PingCap wraps Chaos Mesh around Kubernetes

PingCap wraps Chaos Mesh around Kubernetes

If Kubernetes seems too easy to work with, you might be glad to hear that database company PingCap has open sourced a chaos engineering platform especially for the fast growing container orchestrator.

Chaos engineering is the art of injecting faults into (production) infrastructure to test a system’s resilience. Netflix developed its Chaos Monkey tool back in 2011, and the original monkey has spawned a whole army of simian-monikered tools.

Now China originated, US-registered cloud database firm PingCap has open sourced its Chaos Mesh under the Apache 2 license. According to PingCap’s Chengwen Yin, Chaos Mesh promises “all-around fault injection methods for complex systems on Kubernetes, covering faults in Pod, network, file system, and even the kernel.” 

The tool enables an array of potential faults, from Pods being killed or failing, network problems including delays, losses, duplication and corruptions, and I/O delays and errors.

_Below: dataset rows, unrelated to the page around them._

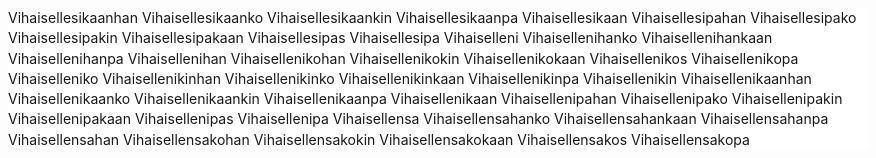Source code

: Vihaisellesikaanhan
Vihaisellesikaanko
Vihaisellesikaankin
Vihaisellesikaanpa
Vihaisellesikaan
Vihaisellesipahan
Vihaisellesipako
Vihaisellesipakin
Vihaisellesipakaan
Vihaisellesipas
Vihaisellesipa
Vihaiselleni
Vihaisellenihanko
Vihaisellenihankaan
Vihaisellenihanpa
Vihaisellenihan
Vihaisellenikohan
Vihaisellenikokin
Vihaisellenikokaan
Vihaisellenikos
Vihaisellenikopa
Vihaiselleniko
Vihaisellenikinhan
Vihaisellenikinko
Vihaisellenikinkaan
Vihaisellenikinpa
Vihaisellenikin
Vihaisellenikaanhan
Vihaisellenikaanko
Vihaisellenikaankin
Vihaisellenikaanpa
Vihaisellenikaan
Vihaisellenipahan
Vihaisellenipako
Vihaisellenipakin
Vihaisellenipakaan
Vihaisellenipas
Vihaisellenipa
Vihaisellensa
Vihaisellensahanko
Vihaisellensahankaan
Vihaisellensahanpa
Vihaisellensahan
Vihaisellensakohan
Vihaisellensakokin
Vihaisellensakokaan
Vihaisellensakos
Vihaisellensakopa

Chaos objects are defined using CustomResourceDefinitions. “Instead of defining all types of fault injections in a unified CRD object, we allow flexible and separate CRD objects for different types of fault injection,” the PingCap team writes. This means, “you can manipulate CRD objects directly through the Kubernetes API.” There are currently three chaos objects: PodChaos, NetworkChaos and IOPChaos.

The system is made up of three components; a controller-manager; chaos-daemon- and sidecar. Objects are created or updated to the Kubernetes API using a YAML file or Kubernetes client. Chaos Mesh uses the API server to watch the objects and manage the lifecycle of the chaos experiments, with the three components working together to inject errors.

The PingCap team said they are in “in the process of supporting a wider range of fault types of finer granularity”. Specifically, they’re looking at injecting errors at the system call and kernel levels, and injecting specific error types at the application function and statement  levels.

At the same time, they’re looking to improve the Chaos Mesh Dashboard, and to develop a fault orchestration interface.

PingCap says there are no special dependencies, meaning it can be deployed directly to Kubernetes, and there are no modifications needed to the deployment logic of the system being tested. Right now, the system runs on Kubernetes v1.12 or later, and requires a Helm version between v2.8.2 and 3.0.0.